Sn33p3r-->właśnie dobry pomysł to bedzie najlepsze rozwiązanie, bo jak mi zostanie ze 30 butelek czy 20 to nie mam zamiaru jej pić przez 10 lat , bo akurat wódki nie lubię. Myślę że znajdę jakąś hurtownie taką.

23.05.2006
16:05
smile
[26]

Misiak [ Pluszak ]

Hmmm.
Całkiem poważnie piszę.
A nie myślałaś o weselu bez wódki? Ja np. często o tym myślę, że kiedyś na moim weselu zrobić tak :)

23.05.2006
16:08
[27]

anksma [ BloodRayne ]

Ja i tak nie pije wódki,a kupuję ja dla gosci. Dla mnie może jej wogóle nie być , ale wątpie żeby goście wtedy byli zadowoleni , przynjamniej nie wszyscy:-)

23.05.2006
16:08
[28]

Sn33p3r [ Johnnie Walker ]

Misiak--->Watpie, zeby to byl dobry pomysl.Jak wiadomo na polskich weselach przyjelo sie, ze wszyscy pija i dobrze sie bawia.Przewaznie na wesele chodzi sie z nastawieniem, ze sie wypije wodeczke, porozmawia ze znajomymi i oglnie dobrze pobawi.No a bez wodeczki to raczej dretwo bedzie i ogolna stypa, a nie wesele:)

23.05.2006
16:25
[29]

Misiak [ Pluszak ]

Hmm, w sumie to ja kocham iść pod prąd. Poza tym wesele bez wódki wydaje się tańcze oraz hmm, ciekawsze? Bo oglądanie pijanych osób nie jest za ciekawe. A tak było by wino oraz piwko.
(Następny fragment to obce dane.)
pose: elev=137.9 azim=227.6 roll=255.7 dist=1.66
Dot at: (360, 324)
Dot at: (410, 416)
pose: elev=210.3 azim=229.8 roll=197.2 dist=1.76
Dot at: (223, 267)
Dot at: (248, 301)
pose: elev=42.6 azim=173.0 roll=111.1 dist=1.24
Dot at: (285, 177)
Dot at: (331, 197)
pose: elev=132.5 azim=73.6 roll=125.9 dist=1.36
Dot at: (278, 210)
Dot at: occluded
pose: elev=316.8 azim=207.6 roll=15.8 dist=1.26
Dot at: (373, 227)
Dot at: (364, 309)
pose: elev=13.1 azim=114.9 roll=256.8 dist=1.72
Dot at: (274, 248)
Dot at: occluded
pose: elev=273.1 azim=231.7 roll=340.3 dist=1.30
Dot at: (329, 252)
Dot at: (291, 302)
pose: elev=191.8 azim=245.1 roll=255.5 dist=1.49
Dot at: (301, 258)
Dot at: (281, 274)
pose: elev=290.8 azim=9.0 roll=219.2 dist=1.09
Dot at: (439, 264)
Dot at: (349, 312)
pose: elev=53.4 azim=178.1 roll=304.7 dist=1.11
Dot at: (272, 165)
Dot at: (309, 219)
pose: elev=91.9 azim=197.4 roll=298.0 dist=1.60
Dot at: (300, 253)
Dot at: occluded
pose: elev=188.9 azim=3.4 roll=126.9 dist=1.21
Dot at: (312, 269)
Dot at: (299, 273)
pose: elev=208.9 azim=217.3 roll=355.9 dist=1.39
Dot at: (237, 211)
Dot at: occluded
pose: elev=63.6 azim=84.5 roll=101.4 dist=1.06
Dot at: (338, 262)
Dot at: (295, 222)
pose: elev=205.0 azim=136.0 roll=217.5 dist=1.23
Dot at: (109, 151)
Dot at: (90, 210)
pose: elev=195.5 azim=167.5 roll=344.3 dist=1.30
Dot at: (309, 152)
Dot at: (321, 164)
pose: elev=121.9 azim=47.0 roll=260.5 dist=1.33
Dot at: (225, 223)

Hmm w sumie na wielu stypach też jest alkohol :D Tylko o jednego gościa mniej :P

23.05.2006
16:48
[30]

eros [ elektrybałt ]

Powiem tak - na moje bylo kupione zero piec na lebasa. Dodatkowo bylo wino biale i czerwone po 15 butelek. Potem sie okazalo, ze tata przywiozl jeszcze przepalanke - 2 czy 3 transportery. Oczywiscie zostalo wszystkiego, ALE przepalanke sie rozdalo razem z walowa, bo nie wszyscy wiedza jak toto smakuje:) Ponadto wodeczka, ktora zostala przydala sie na dlugie zimowe wieczory do drinkow. Wiadomo poza tym, ze taki produkt sie nie psuje, a zuzywa. Dylemat zaden. Co najwyzej mozna duza ilosc taniej kupic. No i grozba alkoholizmu, to tez fakt ;) Aha - dziwnym trafem alkohol najtanszy byl w marketach, a nie w hurtowniach, zarowno wodka jak i wino, choc ciezko mi to pojac, mowiac szczerze...

23.05.2006
16:49
smile
[31]

MasterDD [ :-D ]

To wszystko zalezy jakich gosci zapraszasz.
Ja mieszkam na kaszubach i tu upijanie sie na weselach jest codziennoscia.
Napisalas, ze nie bedziesz robic poprawin, to juz masz vodki mniej do zakupienia.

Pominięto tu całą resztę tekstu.